Vorliegender Text

───

Beim letzten Mal tut es noch weh

Hogers Humtata, Schleiers Schunkeln: der Täterätä-Abschied der „Hammoniale“. Deren Leiterinnen wurden für das Bundesverdienstkreuz vorgeschlagen  ■ Von Gisela Sonnenburg

Marschmusik und Humtata-Takte müssen etwas unheimlich Multikulturelles und Frauenbefreiendes sein. Anders ist nicht zu erklären, daß die Hammoniale-Abschluß-Revue Hoppla, wir leben! von herkömmlichem Täterätä und deutschen Melodien zum Mitschunkeln durchtränkt war, wiewohl sich das Festival der Frauen die Gleichberechtigung der Geschlechter und Kulturen zum Ziel setzt.

Oder war die „Medienpartnerschaft“ zum NDR schuld? Der will was für die Landbevölkerung, wenn er so eine Show fürs Fernsehen aufzeichnet. Aufgrund „technischer Abstimmungen“ ging es am Samstag auf Kampnagel auch eine halbe Stunde zu spät los. Und Irmgard Schleier, eine der beiden Fe-stival-Leiterinnen, kündigte als erstes an, daß aufzeichnende Kameras die Sichtfreiheit einschränken werden.

───

Vorliegende Daten

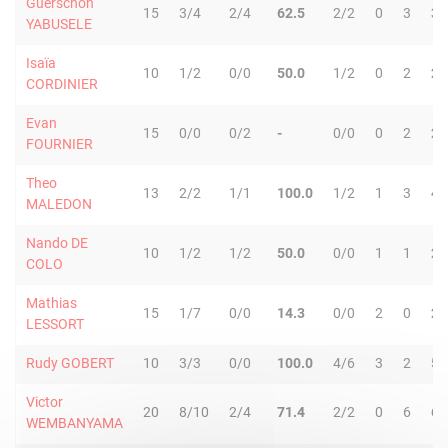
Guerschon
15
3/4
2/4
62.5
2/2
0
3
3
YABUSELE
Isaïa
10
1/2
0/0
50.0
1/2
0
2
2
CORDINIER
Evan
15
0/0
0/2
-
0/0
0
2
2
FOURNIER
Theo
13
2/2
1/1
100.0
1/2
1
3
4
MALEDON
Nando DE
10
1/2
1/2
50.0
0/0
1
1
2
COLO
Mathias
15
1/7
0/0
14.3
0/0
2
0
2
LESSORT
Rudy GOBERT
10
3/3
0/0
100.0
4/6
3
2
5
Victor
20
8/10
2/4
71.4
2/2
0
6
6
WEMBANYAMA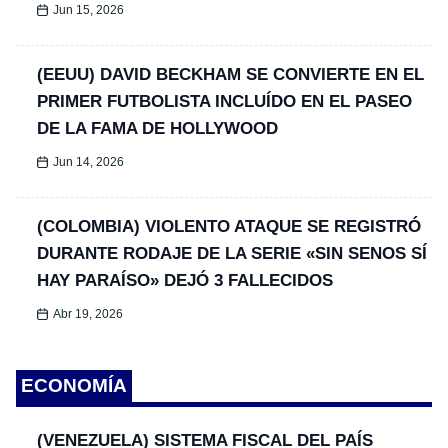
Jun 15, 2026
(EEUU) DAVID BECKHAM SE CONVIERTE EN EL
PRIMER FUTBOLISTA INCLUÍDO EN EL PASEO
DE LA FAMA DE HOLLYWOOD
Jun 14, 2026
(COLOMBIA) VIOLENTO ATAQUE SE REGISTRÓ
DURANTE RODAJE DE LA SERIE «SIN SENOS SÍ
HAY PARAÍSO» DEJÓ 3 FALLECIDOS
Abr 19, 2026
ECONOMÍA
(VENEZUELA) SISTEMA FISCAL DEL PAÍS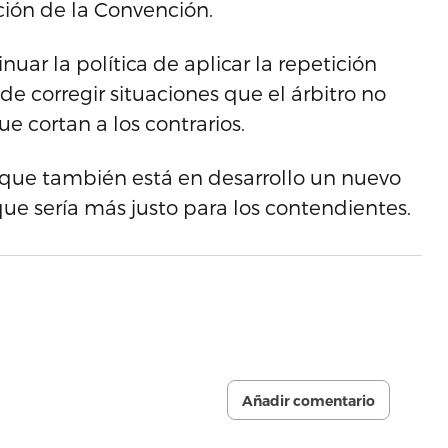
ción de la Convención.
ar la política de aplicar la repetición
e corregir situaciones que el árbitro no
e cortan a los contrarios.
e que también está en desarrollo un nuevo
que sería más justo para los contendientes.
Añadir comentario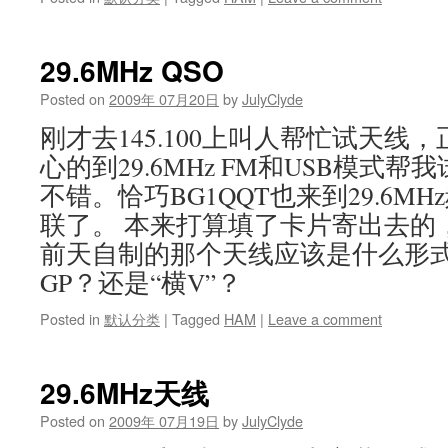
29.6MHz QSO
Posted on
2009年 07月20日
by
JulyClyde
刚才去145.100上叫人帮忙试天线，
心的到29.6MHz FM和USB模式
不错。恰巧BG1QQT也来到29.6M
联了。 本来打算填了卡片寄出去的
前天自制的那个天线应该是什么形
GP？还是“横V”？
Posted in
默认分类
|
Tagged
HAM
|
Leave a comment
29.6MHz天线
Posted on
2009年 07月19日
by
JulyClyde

───

Aufgaben
(A) Wie viel später als geplant fing die Show am Samstag laut dem Artikel über den Hammoniale-Abschied an?
(B) Schreib den Artikel über den Hammoniale-Abschied weiter, und zwar direkt nach seinem letzten Satz.

Lösungen
(A) Eine halbe Stunde zu spät.

(B)
Die ersten Takte sind gleich ein Schock. Marschmusik im Militärsound. Viel zu laut. Dann donnert die Band die Marseillaise. „Wir wollen freie Menschen sein“, versucht der gemischte Chor, als Arbeiter der Belle Epoque verkleidet, dagegen anzubrüllen. Nicht eben zarte weibliche akustische Kost. Auch in den folgenden vier Stunden werden wir ausreichend malträtiert: Die Lautstärke ist für Schwerhörige ohne Hörgerät eingerichtet, die Mikrophone der Sänger sind zu schwach, verwandeln dafür aber S- und Sch-Laute in häßliches Zischen.

Bei technischen Schönheitsfehlern bleibt es nicht. Ein Fest, zudem ein Abschiedsfest wie dieses, mit dem die Hammoniale ihre Hamburger Abwicklung und ihren Wechsel nach Berlin zelebriert, will von prägnanten Händen inszeniert sein. Doch die Regie von Peter Homann und Sanda Weigl ist mehr als mangelhaft. Existiert sie überhaupt? Beliebig reihen sich Starauftritte aneinander, ohne daß die bunten Splitter ein Kaleidoskop ergeben.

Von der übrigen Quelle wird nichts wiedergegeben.